The Good News: You Can Download Hawking's PhD For Free; The Bad News: It Took 50 Years To Make It Happen
from the why-are-we-waiting? dept
Techdirt has been writing about the (slow but steady) rise of open access for a decade. That’s as long as the Annual International Open Access Week has been running. Cambridge University came up with quite a striking way to join in the celebrations:
Stephen Hawking’s PhD thesis, ‘Properties of expanding universes’, has been made freely available to anyone, anywhere in the world, after being made accessible via the University of Cambridge’s Open Access repository, Apollo.
The 1966 doctoral thesis by the world’s most recognisable scientist is the most requested item in Apollo with the catalogue record alone attracting hundreds of views per month. In just the past few months, the University has received hundreds of requests from readers wishing to download Professor Hawking’s thesis in full.
The idea has been quite a hit — literally, since the demand for Hawking’s thesis was so great on Monday, that it hit the Apollo server hard enough to take it offline for a while. The Guardian reported:
A University of Cambridge spokesperson said: “We have had a huge response to Prof Hawking’s decision to make his PhD thesis publicly available to download, with almost 60,000 downloads in less than 24 hours.

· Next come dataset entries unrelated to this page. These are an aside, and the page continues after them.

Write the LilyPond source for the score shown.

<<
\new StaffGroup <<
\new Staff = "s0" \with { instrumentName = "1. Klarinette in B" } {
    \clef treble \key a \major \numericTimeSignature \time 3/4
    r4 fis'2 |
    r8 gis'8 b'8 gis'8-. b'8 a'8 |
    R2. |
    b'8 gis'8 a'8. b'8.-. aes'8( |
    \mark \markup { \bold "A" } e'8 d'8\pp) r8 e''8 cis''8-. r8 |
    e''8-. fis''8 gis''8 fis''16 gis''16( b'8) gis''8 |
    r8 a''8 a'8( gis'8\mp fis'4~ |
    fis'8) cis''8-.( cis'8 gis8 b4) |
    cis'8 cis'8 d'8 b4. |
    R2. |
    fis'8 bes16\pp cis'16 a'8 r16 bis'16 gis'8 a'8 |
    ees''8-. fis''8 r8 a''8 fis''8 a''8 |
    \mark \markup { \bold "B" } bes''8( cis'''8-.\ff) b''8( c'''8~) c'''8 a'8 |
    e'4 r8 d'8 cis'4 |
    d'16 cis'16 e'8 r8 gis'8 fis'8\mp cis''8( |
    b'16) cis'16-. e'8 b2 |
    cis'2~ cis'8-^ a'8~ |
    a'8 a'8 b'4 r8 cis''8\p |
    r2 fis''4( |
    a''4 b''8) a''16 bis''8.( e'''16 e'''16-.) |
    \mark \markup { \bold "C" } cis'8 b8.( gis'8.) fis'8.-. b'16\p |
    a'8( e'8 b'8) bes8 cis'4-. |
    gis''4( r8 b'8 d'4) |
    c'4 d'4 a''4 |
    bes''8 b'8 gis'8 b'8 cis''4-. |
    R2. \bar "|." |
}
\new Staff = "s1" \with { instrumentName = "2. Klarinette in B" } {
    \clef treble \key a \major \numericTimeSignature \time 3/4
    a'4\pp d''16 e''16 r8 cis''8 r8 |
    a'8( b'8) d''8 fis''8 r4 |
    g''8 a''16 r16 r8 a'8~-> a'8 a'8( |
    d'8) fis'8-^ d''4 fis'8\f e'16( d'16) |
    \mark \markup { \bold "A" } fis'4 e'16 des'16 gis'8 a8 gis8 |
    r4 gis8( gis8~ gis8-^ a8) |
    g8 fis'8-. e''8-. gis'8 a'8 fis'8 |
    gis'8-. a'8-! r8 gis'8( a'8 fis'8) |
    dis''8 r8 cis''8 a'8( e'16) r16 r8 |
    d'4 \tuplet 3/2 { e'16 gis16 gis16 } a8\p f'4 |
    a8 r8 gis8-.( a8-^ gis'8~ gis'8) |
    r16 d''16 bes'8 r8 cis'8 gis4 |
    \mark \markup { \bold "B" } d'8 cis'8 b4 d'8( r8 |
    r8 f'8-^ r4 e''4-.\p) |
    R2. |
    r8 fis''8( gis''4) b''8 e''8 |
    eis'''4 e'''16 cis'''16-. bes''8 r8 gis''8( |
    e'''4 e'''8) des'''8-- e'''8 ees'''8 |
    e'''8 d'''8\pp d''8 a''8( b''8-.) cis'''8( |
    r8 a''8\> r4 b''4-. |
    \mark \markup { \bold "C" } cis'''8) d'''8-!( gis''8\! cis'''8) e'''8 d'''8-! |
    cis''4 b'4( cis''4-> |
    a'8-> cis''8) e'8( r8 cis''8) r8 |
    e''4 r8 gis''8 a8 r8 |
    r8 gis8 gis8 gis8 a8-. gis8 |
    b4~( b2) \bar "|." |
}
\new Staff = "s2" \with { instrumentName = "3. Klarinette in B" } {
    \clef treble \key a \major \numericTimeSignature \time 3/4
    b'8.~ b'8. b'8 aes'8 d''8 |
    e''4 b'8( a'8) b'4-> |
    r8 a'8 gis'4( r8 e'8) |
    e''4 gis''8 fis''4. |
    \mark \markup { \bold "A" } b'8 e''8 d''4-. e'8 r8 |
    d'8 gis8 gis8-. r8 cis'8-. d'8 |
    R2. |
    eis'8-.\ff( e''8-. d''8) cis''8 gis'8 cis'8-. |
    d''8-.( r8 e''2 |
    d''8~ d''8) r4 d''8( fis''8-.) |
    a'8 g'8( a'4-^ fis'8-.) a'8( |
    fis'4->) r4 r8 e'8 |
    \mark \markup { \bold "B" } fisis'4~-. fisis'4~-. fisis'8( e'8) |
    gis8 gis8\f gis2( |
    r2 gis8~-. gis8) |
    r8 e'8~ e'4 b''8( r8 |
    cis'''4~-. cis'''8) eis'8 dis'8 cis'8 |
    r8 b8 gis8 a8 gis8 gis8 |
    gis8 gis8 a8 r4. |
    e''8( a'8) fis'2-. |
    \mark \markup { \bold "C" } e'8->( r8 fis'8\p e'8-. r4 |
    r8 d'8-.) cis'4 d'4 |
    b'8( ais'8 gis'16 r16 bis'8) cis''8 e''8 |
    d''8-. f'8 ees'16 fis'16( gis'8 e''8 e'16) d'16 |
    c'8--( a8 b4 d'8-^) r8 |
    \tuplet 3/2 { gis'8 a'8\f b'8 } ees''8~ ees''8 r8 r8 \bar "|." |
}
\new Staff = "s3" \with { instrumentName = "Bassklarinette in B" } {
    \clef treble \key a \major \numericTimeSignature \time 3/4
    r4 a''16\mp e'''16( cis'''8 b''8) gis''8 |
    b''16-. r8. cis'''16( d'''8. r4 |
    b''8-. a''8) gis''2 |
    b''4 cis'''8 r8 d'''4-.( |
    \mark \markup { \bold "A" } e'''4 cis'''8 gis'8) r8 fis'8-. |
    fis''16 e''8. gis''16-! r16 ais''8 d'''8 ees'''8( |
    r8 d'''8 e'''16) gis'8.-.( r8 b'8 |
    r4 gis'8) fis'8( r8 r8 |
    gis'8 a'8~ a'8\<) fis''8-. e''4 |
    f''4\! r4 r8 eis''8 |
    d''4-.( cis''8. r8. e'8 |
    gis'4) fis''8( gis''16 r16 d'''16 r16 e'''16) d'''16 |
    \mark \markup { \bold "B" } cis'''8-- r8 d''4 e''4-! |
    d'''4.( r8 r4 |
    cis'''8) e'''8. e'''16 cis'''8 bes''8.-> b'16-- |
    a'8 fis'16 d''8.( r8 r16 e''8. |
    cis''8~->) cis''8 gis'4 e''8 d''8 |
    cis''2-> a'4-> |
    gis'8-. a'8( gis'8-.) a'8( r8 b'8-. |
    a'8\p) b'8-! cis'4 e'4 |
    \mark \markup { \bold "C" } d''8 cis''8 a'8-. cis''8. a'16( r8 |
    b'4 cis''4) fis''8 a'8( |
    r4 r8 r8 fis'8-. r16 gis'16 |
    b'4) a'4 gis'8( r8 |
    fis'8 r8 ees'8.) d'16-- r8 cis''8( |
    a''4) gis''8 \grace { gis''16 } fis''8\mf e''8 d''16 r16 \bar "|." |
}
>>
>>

“As a result, visitors to our Open Access site may find that it is performing slower than usual and may at times be temporarily unavailable.”
Popular as the 1966 PhD has proved, the point of the exercise was to spread the word about open access. Hawking is quoted as saying:
Anyone, anywhere in the world should have free, unhindered access to not just my research, but to the research of every great and enquiring mind across the spectrum of human understanding.
Cambridge University made a further announcement to mark Open Access Week. Dr Arthur Smith, Deputy Head of Scholarly Communication, said:
From October 2017 onwards, all PhD students graduating from the University of Cambridge will be required to deposit an electronic copy of their doctoral work for future preservation. And like Professor Hawking, we hope that many students will also take the opportunity to freely distribute their work online by making their thesis Open Access. We would also invite former University alumni to consider making their theses Open Access, too.
That’s great, as is the free availability of Hawking’s PhD. But the question for both has to be: why has it taken so long — 50 years in the case of the thesis? Even allowing for the fact that the Internet was not a mass medium for 30 of those 50 years, there was nothing stopping Cambridge University putting PhDs online from the mid-1990s. Similarly, why make depositing theses as open access optional? The University would be quite justified in requiring the thesis of any PhD it grants to be online and freely downloadable immediately under a suitable CC license. The moment to make that happen is now, not in another 10 years’ time.